Poussant la thématique du Spin The Bottle Tour, les maîtres de cérémonie proposent à un fan tiré au sort de faire tourner une véritable roue, chargée de désigner un titre surprise. C’est donc sous l’impulsion d’une spectatrice nommée Lucie que la flèche s’arrête sur la case “Chrissy mystery cover“. Une reprise des Goo Goo Dolls, “Iris”, devient l’heureuse élue de ce happening. Et il faut dire que le choix est excellent, puisqu’il nous permet d’être subjugués par la poignante interprétation de la jeune femme. La performance guitare-voix est magnifique et met particulièrement en valeur ses capacités vocales hors normes.
VII, à la maison
Mais naturellement, un point restait à définir : celui du rendu live de ses nouvelles compositions ! On retrouve cette capacité à allier une formidable énergie à des tenues de notes extraordinaires. La bombe mélodique “Some Like It Hot” fera ainsi jumper la fosse. Rien de surprenant pour quiconque a déjà assisté à une performance de sa formation d’origine. En revanche, il est plus rare d’entendre ce concentré d’énergie interpréter un titre acoustique. Introduit par un discours touchant sur son insouciance sacrifiée très jeune dans sa quête artistique, “I Tried to Act Your Age” nous transperce par son interprétation à fleur de peau. Sortant également des sentiers pop punk, la pop vénéneuse de “You’d Be Right” fait un carton parmi les deux fanbases.

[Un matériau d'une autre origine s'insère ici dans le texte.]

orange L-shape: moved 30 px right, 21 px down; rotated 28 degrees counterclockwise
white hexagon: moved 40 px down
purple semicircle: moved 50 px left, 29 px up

Cerise sur le gâteau : nous avons également droit à un intriguant inédit, “What If Sin Could Save Me”. De quoi annoncer une possible suite sous les meilleurs auspices ! Même si Chrissy a précisé que ce projet ne condamnait pas Against The Current, on ne sait pas encore à quel point cette escapade solo sera pérenne. Le caractère exceptionnel de cette date a donc poussé un certain nombre de fans à prendre leur billet à l’aveugle, avant même que les nouvelles compositions ne soient révélées.

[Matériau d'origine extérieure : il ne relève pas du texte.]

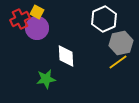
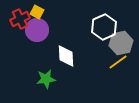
white hexagon: moved 8 px down
purple circle: moved 2 px down
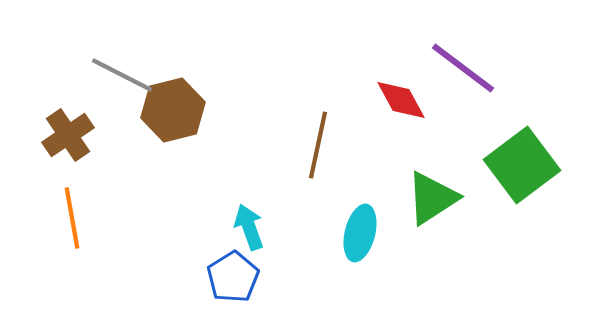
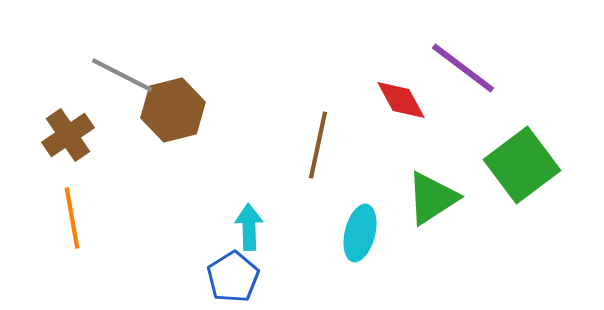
cyan arrow: rotated 18 degrees clockwise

Voilà, voilà, voilà qui nous sommes
Toutefois, les adeptes de Voilà ne sont pas en reste et sont même les plus vocaux ce soir. Dès les premières notes du duo, l’atmosphère est électrique. Les fans scandent avec enthousiasme les paroles de leurs morceaux phares comme “Drinking With Cupid” ou “Therapy”. Les compositions ne transpirent pas l’originalité, mais Gus Ross chante avec une telle passion qu’on passe un agréable moment. Le guitariste (et véritable mannequin) appuie les paroles par quelques mimes explicites (cornes, téléphone). Il multiplie également les gestes d’affection envers des spectatrices aux anges. Et ce ne sont certainement pas sa chemise déboutonnée ni quelques gestes suggestifs (comme le fait de lécher son manche de guitare) qui contribueront à faire baisser leur engouement. Ni la température…
Il est indéniable que cette tournée marque une étape importante dans la carrière du duo, jusqu’ici marquée par un hit TikTok. Ce mélange a permis de s’ouvrir à une audience plus importante et de s’exporter au-delà de leurs frontières. Toutefois, il faut reconnaître que ce parti pris ne présente pas que des avantages. Il est par exemple assez difficile de s’immerger dans un univers en l’espace de trois chansons pour repartir ensuite vers une autre énergie. Tous les spectateurs n’étant (logiquement) pas au fait de tous les répertoires, les moments de communion générale sont, finalement, assez rares.
En revanche, la soirée se finit en apothéose lors de l’interprétation commune de “7 Minutes In Hell”. Le fruit de leur première collaboration remporte ainsi tous les suffrages, grâce à ce mariage entre voix éraillées et cristallines. Originale et truffée de bonnes idées, on ressort de cette performance plutôt satisfait. Les deux formations dégageaient un indéniable plaisir de partager l’affiche, même si le mélange était sans doute trop poussé pour être pleinement efficace.